====== DATA EXCERPTS
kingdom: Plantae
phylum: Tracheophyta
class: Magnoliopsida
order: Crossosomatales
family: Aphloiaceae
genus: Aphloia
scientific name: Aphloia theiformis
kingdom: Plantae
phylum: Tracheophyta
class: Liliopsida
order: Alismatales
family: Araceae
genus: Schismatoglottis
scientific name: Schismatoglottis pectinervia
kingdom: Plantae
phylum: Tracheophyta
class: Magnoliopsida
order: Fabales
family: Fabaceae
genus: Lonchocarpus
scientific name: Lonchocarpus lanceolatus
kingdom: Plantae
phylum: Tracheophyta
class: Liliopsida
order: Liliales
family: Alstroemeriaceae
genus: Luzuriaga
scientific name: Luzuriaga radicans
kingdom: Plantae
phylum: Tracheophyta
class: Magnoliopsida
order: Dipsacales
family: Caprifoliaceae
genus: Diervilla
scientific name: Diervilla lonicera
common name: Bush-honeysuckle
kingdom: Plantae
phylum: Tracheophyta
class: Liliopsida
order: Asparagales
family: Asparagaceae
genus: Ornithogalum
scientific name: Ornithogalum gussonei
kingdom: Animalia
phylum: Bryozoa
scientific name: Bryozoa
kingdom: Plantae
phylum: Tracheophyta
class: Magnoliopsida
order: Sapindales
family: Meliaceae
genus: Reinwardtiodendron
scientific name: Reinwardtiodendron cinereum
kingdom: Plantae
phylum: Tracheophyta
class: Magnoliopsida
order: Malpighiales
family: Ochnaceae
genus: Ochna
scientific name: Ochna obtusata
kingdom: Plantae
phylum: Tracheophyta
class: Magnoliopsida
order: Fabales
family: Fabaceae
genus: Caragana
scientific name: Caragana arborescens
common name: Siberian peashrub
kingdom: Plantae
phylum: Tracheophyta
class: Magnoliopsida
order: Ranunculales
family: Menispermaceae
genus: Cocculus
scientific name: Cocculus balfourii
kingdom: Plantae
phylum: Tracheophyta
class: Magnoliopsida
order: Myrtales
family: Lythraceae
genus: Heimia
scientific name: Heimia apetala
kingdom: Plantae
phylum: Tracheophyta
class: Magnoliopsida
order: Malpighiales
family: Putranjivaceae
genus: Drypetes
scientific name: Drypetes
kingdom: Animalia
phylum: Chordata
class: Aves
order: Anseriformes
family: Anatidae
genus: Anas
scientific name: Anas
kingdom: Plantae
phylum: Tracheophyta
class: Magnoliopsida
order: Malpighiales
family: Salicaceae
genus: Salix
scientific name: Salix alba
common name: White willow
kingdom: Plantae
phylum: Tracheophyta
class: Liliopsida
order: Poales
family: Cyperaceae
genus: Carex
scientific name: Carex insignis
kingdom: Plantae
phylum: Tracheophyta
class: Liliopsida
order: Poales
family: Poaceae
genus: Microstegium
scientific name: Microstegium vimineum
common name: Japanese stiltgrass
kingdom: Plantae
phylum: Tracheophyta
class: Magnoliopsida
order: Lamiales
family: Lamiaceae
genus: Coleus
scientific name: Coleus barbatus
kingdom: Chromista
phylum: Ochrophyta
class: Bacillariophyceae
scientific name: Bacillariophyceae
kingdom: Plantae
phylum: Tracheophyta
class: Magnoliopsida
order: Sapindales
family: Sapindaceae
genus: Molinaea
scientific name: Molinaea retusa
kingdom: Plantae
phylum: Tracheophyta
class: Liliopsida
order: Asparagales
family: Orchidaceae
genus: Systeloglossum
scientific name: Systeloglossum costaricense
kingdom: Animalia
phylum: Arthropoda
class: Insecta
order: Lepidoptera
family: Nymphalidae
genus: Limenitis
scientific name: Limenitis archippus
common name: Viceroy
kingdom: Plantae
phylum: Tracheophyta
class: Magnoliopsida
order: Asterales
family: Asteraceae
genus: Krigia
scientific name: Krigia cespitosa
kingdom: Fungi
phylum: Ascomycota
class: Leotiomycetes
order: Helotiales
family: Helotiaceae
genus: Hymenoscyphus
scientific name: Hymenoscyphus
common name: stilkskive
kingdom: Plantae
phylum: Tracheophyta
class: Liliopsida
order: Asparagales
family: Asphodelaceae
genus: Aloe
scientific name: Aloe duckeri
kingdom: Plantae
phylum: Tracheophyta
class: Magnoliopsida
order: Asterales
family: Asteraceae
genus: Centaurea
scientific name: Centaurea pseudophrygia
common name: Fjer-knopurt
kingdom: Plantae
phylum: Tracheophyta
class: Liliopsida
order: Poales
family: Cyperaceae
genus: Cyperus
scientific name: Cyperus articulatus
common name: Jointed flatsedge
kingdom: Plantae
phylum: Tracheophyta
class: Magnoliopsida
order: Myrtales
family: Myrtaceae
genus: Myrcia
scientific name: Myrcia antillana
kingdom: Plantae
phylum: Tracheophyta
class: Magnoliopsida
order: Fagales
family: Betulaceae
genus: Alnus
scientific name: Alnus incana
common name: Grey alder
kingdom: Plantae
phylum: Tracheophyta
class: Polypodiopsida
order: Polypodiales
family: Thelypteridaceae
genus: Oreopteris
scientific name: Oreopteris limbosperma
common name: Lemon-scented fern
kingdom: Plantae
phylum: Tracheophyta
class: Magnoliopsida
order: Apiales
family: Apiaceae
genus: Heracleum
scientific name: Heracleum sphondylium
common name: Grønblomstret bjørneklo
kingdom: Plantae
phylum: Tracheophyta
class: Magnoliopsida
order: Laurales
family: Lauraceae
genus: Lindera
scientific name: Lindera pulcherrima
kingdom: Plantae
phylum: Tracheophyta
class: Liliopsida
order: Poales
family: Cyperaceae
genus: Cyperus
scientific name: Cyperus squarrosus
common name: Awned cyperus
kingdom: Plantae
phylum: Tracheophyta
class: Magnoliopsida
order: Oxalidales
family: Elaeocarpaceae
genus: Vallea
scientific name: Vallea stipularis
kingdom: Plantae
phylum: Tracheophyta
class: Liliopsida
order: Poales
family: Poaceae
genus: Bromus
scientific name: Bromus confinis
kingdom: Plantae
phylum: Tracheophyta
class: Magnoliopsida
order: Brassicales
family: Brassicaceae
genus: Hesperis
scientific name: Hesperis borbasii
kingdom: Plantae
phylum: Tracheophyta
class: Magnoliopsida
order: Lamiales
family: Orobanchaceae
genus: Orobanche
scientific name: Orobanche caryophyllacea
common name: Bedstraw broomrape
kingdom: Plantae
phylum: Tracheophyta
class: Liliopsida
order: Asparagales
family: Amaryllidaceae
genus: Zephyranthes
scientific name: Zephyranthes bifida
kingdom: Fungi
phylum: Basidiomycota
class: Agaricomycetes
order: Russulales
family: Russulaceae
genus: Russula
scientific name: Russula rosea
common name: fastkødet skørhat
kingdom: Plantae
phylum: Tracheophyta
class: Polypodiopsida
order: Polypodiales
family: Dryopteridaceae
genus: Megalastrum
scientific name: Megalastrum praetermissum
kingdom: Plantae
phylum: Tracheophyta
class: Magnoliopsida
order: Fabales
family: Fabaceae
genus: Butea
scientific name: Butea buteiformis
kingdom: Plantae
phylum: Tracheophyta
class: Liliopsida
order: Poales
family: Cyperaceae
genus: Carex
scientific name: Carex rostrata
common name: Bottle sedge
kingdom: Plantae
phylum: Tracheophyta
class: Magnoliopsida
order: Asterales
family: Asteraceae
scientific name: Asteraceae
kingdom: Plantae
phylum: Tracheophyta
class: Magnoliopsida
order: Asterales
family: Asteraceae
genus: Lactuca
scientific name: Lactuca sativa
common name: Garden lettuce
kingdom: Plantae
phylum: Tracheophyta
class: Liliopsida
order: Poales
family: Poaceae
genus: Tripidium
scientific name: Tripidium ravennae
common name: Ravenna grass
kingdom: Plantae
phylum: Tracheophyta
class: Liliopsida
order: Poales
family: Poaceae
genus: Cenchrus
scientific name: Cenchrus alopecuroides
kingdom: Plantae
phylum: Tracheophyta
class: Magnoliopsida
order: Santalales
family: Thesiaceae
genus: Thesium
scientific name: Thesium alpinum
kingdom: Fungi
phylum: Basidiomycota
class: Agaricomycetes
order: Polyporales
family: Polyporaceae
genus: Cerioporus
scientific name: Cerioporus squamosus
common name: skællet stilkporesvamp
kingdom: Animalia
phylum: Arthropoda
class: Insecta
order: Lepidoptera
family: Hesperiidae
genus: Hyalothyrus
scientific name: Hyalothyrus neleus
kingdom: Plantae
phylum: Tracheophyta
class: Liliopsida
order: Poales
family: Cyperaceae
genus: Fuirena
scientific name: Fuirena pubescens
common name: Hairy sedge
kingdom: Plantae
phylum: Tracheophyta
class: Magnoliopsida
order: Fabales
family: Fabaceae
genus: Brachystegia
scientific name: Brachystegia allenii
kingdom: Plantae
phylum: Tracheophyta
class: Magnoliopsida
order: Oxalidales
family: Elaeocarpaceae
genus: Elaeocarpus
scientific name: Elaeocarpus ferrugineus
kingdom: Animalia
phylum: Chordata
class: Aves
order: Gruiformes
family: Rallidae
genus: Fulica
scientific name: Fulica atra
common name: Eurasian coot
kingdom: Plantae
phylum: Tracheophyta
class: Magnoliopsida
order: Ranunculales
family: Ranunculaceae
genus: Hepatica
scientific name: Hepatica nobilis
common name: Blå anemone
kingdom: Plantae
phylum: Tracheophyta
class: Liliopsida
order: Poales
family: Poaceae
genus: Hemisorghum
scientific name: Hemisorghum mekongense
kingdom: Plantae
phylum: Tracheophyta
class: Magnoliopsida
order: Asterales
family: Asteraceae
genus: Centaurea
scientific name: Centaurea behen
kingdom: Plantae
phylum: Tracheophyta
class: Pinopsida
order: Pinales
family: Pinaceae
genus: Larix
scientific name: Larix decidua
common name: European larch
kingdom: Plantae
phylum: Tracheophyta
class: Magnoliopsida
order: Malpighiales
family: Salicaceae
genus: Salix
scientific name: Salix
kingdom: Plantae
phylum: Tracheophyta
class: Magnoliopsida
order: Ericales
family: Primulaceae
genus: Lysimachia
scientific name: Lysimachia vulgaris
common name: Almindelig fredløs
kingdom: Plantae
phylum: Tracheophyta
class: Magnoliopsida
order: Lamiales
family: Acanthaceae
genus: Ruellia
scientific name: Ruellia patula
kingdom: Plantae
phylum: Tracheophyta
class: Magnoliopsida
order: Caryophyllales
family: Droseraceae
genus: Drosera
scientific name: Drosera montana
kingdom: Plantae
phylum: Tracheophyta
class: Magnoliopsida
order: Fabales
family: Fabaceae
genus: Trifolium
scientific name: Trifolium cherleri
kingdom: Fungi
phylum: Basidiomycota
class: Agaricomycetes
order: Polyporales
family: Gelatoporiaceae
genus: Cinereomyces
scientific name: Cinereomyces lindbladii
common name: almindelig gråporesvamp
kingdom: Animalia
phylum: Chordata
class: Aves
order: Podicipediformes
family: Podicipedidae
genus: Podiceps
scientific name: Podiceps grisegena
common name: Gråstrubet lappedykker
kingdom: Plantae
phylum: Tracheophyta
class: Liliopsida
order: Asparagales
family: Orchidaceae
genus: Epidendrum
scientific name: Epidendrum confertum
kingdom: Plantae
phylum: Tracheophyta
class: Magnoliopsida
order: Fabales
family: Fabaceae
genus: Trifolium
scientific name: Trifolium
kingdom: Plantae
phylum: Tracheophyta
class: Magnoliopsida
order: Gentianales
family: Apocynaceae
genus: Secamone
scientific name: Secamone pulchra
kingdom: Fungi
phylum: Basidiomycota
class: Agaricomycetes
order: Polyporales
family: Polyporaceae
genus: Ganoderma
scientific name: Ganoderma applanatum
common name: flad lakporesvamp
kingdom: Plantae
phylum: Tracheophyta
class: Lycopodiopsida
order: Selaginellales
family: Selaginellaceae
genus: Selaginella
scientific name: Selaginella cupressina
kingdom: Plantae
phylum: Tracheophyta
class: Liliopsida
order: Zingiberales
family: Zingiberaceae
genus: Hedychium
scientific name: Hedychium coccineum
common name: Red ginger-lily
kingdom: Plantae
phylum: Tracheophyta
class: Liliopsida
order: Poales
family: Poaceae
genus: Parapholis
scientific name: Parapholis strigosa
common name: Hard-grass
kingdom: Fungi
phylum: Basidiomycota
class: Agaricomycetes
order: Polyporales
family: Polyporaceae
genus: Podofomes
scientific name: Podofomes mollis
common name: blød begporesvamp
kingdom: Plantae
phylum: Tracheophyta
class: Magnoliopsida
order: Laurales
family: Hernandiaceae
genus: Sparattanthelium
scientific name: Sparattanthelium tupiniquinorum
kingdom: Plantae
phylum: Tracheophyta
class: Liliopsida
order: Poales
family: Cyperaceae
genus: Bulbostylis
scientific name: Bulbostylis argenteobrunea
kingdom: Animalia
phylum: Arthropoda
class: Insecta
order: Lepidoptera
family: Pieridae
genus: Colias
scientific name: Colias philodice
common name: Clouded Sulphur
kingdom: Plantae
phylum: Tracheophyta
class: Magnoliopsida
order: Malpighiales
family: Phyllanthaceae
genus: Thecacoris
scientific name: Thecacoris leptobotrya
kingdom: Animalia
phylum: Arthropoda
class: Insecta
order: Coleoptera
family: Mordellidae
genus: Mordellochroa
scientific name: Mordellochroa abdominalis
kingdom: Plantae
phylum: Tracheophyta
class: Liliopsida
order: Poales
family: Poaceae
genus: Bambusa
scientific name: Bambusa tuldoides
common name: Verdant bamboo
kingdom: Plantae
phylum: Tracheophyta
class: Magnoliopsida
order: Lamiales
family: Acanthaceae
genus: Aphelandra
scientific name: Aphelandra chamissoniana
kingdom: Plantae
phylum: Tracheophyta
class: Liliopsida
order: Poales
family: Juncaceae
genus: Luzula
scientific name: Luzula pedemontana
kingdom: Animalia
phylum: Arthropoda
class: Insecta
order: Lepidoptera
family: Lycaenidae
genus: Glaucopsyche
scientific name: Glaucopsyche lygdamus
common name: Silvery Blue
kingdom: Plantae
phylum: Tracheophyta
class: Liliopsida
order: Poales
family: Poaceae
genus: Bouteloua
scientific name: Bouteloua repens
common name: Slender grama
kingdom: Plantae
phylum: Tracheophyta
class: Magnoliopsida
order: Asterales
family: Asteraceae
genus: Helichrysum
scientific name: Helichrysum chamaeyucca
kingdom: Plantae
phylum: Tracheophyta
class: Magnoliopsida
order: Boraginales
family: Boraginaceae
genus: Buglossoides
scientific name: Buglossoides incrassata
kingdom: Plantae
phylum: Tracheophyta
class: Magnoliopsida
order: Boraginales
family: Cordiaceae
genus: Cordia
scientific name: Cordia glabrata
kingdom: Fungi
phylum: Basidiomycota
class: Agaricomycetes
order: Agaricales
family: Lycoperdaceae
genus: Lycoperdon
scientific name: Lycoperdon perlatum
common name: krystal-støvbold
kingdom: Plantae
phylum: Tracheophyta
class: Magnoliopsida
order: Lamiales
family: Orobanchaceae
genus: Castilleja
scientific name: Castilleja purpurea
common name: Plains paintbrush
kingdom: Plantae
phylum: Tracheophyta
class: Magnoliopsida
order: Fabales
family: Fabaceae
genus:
============
_DO THIS_:
Starting at the beginning of the material and ending at the line that contains "phylum: Bryozoa", write those lines out again with "scientific name" swapped for "species name" and nothing else altered.

_RESPONSE BELOW_:
kingdom: Plantae
phylum: Tracheophyta
class: Magnoliopsida
order: Crossosomatales
family: Aphloiaceae
genus: Aphloia
species name: Aphloia theiformis
kingdom: Plantae
phylum: Tracheophyta
class: Liliopsida
order: Alismatales
family: Araceae
genus: Schismatoglottis
species name: Schismatoglottis pectinervia
kingdom: Plantae
phylum: Tracheophyta
class: Magnoliopsida
order: Fabales
family: Fabaceae
genus: Lonchocarpus
species name: Lonchocarpus lanceolatus
kingdom: Plantae
phylum: Tracheophyta
class: Liliopsida
order: Liliales
family: Alstroemeriaceae
genus: Luzuriaga
species name: Luzuriaga radicans
kingdom: Plantae
phylum: Tracheophyta
class: Magnoliopsida
order: Dipsacales
family: Caprifoliaceae
genus: Diervilla
species name: Diervilla lonicera
common name: Bush-honeysuckle
kingdom: Plantae
phylum: Tracheophyta
class: Liliopsida
order: Asparagales
family: Asparagaceae
genus: Ornithogalum
species name: Ornithogalum gussonei
kingdom: Animalia
phylum: Bryozoa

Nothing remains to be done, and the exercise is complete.